I’m trying to implement a new Pytorch autograd function which should use a custom-derived gradient and combine it with a gradient obtained by the autograd engine. In essence I would like to do the following:
class some_funny_function(torch.autograd.Function): @staticmethod def forward(ctx, input): output1 = some_custom_function(input) input = torch.tensor(input, requires_grad=True) output2 = some_pytorch_function(input) ctx.save_for_backward(input, output1, output2) return output1, output2 @staticmethod def backward(ctx, grad_input1, grad_input2): input, output1, output2 = ctx.saved_tensors() grad_output1 = custom_gradient(output1, grad_input1) output2.backward(grad_input2) grad_output2 = input.grad return grad_output1 + grad_output2
I have some input that is processed by two different functions, one I can directly write with PyTorch functions. The other can’t be done with PyTorch because it involves calling third-party software. Fortunately, I have an analytic expression for this gradient which I would like to seamlessly integrate into a PyTorch module.

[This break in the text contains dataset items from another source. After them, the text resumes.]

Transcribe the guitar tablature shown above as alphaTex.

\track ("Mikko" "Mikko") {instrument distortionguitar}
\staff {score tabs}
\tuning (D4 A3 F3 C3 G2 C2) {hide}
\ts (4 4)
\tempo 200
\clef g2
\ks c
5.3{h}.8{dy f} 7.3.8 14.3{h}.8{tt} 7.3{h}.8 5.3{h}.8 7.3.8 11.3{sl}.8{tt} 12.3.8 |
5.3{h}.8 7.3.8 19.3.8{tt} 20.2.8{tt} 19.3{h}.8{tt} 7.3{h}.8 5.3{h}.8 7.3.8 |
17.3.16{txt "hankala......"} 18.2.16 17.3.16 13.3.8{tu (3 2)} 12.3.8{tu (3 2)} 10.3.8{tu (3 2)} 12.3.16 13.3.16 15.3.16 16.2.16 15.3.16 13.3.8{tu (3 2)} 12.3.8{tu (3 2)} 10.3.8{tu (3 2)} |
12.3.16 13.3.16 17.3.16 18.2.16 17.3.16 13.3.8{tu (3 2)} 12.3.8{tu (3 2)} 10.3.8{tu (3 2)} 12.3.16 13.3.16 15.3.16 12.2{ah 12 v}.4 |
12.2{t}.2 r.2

Since the computation that I abbreviated ba some_pytorch_function is rather lengthy and the gradient complicated to derive, I would much rather use the autograd engine to do the hard work for me.
Unfortunately, ctx seems not to be able to do the trick for me since requires_grad seems to be disabled in a custom autograd.Function.
Do you have any suggestions on how to combine autograd and manual gradients in a nice way? Any help would be much appreciated!